There was a strange time in my life when I used to write TV comedy for various British shows, one ... [of which] was for Tracey Ullman before she came to America. I was doing sketches and sending them in, and then I got the occasional contract. You'd have to write 60 minutes' worth of comedy sketches, and you had to submit them and you're paid by the minute. I found this absolutely excruciating. To sit down at your desk at 9 a.m. and be funny was just the hardest thing.
To write something with a narrative and description and characters that was or wasn't funny, that might be incidentally funny, whether the comedy, humor or the wit would come out of the situation, was an enormous relief. I know that there is humor and wit in what I write, and I'm very pleased that there is. It's nice to have the humor, but it doesn't rely on the humor. If you laugh aloud, that would be great, but even if you didn't, that would be OK.
"The City Under the Skin" never names the city it is about — it feels like bits of London and bits of Los Angeles grafted together. Yet you have a beautifully illustrative section about a young boy who is continually dropped off in different parts of the city by his mother and has to find his way home to become a "man." How important is a sense of place in your work?
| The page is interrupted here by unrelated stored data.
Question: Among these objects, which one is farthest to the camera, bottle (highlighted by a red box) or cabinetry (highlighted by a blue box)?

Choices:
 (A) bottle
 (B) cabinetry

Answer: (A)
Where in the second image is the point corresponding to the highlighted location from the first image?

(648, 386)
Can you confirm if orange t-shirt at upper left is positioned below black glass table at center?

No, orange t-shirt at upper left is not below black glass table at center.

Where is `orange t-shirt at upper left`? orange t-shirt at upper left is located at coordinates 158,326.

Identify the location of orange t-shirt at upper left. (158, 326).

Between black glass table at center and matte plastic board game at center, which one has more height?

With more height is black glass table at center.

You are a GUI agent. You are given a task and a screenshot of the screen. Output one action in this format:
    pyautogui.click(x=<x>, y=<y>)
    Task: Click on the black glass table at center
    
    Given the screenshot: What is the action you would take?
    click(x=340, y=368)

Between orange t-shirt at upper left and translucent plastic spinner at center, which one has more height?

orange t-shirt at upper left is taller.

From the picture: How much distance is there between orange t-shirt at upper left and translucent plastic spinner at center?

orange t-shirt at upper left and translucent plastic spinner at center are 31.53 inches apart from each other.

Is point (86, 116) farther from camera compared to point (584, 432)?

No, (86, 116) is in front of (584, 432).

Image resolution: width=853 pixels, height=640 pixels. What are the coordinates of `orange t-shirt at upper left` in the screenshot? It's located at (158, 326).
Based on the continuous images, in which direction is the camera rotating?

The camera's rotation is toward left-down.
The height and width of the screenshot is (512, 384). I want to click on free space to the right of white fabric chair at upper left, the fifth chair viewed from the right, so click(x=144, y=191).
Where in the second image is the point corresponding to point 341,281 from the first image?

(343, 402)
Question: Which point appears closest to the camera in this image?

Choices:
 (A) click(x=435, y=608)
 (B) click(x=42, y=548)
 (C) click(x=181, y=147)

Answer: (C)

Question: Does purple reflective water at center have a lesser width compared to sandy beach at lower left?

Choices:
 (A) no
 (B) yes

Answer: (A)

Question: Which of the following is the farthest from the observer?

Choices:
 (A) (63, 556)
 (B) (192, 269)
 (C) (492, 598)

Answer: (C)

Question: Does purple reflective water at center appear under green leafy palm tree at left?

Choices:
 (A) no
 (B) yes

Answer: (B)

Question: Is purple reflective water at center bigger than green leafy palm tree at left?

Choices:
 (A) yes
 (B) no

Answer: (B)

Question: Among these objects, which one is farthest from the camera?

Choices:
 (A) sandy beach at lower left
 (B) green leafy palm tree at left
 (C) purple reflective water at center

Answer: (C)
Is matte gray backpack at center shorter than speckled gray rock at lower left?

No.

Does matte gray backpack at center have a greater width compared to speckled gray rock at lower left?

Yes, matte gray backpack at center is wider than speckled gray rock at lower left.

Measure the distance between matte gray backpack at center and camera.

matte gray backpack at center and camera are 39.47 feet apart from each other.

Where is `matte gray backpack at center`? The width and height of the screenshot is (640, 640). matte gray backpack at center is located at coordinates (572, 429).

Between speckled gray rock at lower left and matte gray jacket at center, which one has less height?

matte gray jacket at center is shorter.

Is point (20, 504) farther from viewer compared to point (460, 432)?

What I found is that people who read the book bring to it their own sense of place. I did a reading, and there was a guy who said it sounded amazingly like London. But then, someone else in the room said it sounded like 3rd Street in L.A. It does seem that people project their own notions of the city onto it, which is very much what I wanted it to be. I wanted it to be somewhere; I didn't want it to be nowhere. I wanted it to be a fictional city, but not a blank city. There's a lot of description that is quite specific, but there's enough room for people to project their own ideas of what a city is and the cities they've known. When I was selling this book, there were an awful lot of people who didn't get it for that reason. Some people seemed to think it was clearly a European city, some people thought it was Baltimore.
To answer your question about place — once you've described any city in a novel, it becomes a fictional city anyway. Raymond Chandler's L.A. is not like any real version of L.A., and Dickens' London, Simenon's Paris, they're all literary constructs, and we like them for that reason. Being the walker that I sometimes am, I walk around in what I think is Raymond Chandler's L.A., but it's never quite Raymond Chandler's L.A. He's another guy who tends to describe things very specifically, but if you ever go there, you realize there's this gap between what he describes and the actual city. I think that's what all novelists do.
What are some of the best parts of Los Angeles you've seen?
I always find this kind of tricky. I don't want to get zen about it, but wherever you happen to be is the walk. I love poking around in the back alleys of L.A. Because in Hollywood, they're now refurbishing and reclaiming certain alleys, and I always like them better when they were crumbling and falling apart. I'm very attracted to edge lands, however they're defined. I often find edge lands aren't really on the edge. If you go one street over from Hollywood Boulevard, or even one street over from Rodeo Drive, you go into the service streets and it's strange and peculiar and quirky. And, of course, it's changing all the time. I used to really enjoy pottering about in what has now become the Arts District downtown. There was a moment when it was just scary enough to be fun. It wasn't too scary, but you walked down there and there was a vague sense of lack of ease. And now when you walk around the Arts District, it's like wandering in a theme park. What you want is to find that moment when things are either falling into ruin or just about to change from being ruined to being restored.
How important is it for writers to get lost?
It's vital. In a physical and metaphysical way, writers have to get out. I cannot imagine any author who sits down to write a book and knows exactly where he or she is going, and gets there. If you knew exactly where you were going, there would be no need for the journey. The process of writing is always about going up the wrong alley and coming back down and eventually, you hope, getting into some kind of territory that is more interesting and exciting than anything you ever imagined.